→ **Detected change data**
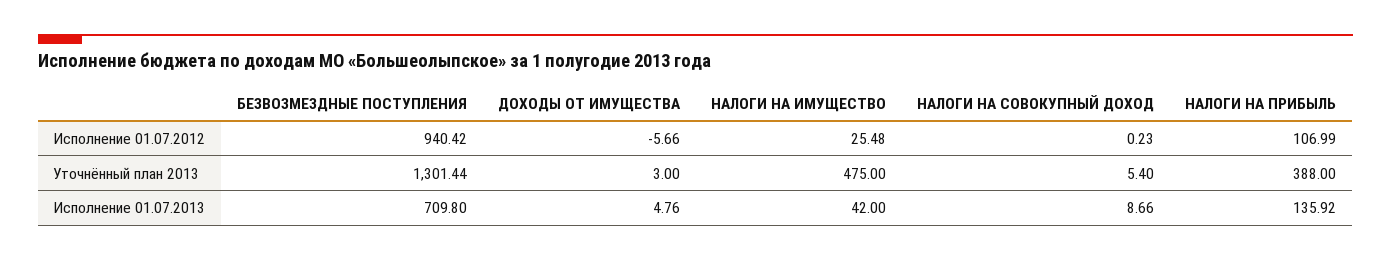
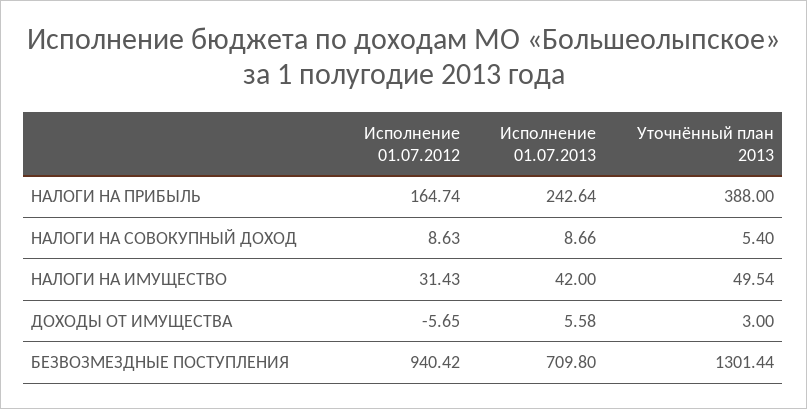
  {
    "БЕЗВОЗМЕЗДНЫЕ ПОСТУПЛЕНИЯ": {
      "Исполнение 01.07.2012": 940.42,
      "Уточнённый план 2013": 1301.44,
      "Исполнение 01.07.2013": 709.8
    },
    "ДОХОДЫ ОТ ИМУЩЕСТВА": {
-     "Исполнение 01.07.2012": -5.66,
+     "Исполнение 01.07.2012": -5.65,
      "Уточнённый план 2013": 3,
-     "Исполнение 01.07.2013": 4.76
+     "Исполнение 01.07.2013": 5.58
    },
    "НАЛОГИ НА ИМУЩЕСТВО": {
-     "Исполнение 01.07.2012": 25.48,
+     "Исполнение 01.07.2012": 31.43,
-     "Уточнённый план 2013": 475,
+     "Уточнённый план 2013": 49.54,
      "Исполнение 01.07.2013": 42
    },
    "НАЛОГИ НА СОВОКУПНЫЙ ДОХОД": {
-     "Исполнение 01.07.2012": 0.23,
+     "Исполнение 01.07.2012": 8.63,
      "Уточнённый план 2013": 5.4,
      "Исполнение 01.07.2013": 8.66
    },
    "НАЛОГИ НА ПРИБЫЛЬ": {
-     "Исполнение 01.07.2012": 106.99,
+     "Исполнение 01.07.2012": 164.74,
      "Уточнённый план 2013": 388,
-     "Исполнение 01.07.2013": 135.92
+     "Исполнение 01.07.2013": 242.64
    }
  }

→ **Instructions for the task**
Omitting all images, retype each line of the records precisely.

→ **Exercise output**
  {
    "БЕЗВОЗМЕЗДНЫЕ ПОСТУПЛЕНИЯ": {
      "Исполнение 01.07.2012": 940.42,
      "Уточнённый план 2013": 1301.44,
      "Исполнение 01.07.2013": 709.8
    },
    "ДОХОДЫ ОТ ИМУЩЕСТВА": {
-     "Исполнение 01.07.2012": -5.66,
+     "Исполнение 01.07.2012": -5.65,
      "Уточнённый план 2013": 3,
-     "Исполнение 01.07.2013": 4.76
+     "Исполнение 01.07.2013": 5.58
    },
    "НАЛОГИ НА ИМУЩЕСТВО": {
-     "Исполнение 01.07.2012": 25.48,
+     "Исполнение 01.07.2012": 31.43,
-     "Уточнённый план 2013": 475,
+     "Уточнённый план 2013": 49.54,
      "Исполнение 01.07.2013": 42
    },
    "НАЛОГИ НА СОВОКУПНЫЙ ДОХОД": {
-     "Исполнение 01.07.2012": 0.23,
+     "Исполнение 01.07.2012": 8.63,
      "Уточнённый план 2013": 5.4,
      "Исполнение 01.07.2013": 8.66
    },
    "НАЛОГИ НА ПРИБЫЛЬ": {
-     "Исполнение 01.07.2012": 106.99,
+     "Исполнение 01.07.2012": 164.74,
      "Уточнённый план 2013": 388,
-     "Исполнение 01.07.2013": 135.92
+     "Исполнение 01.07.2013": 242.64
    }
  }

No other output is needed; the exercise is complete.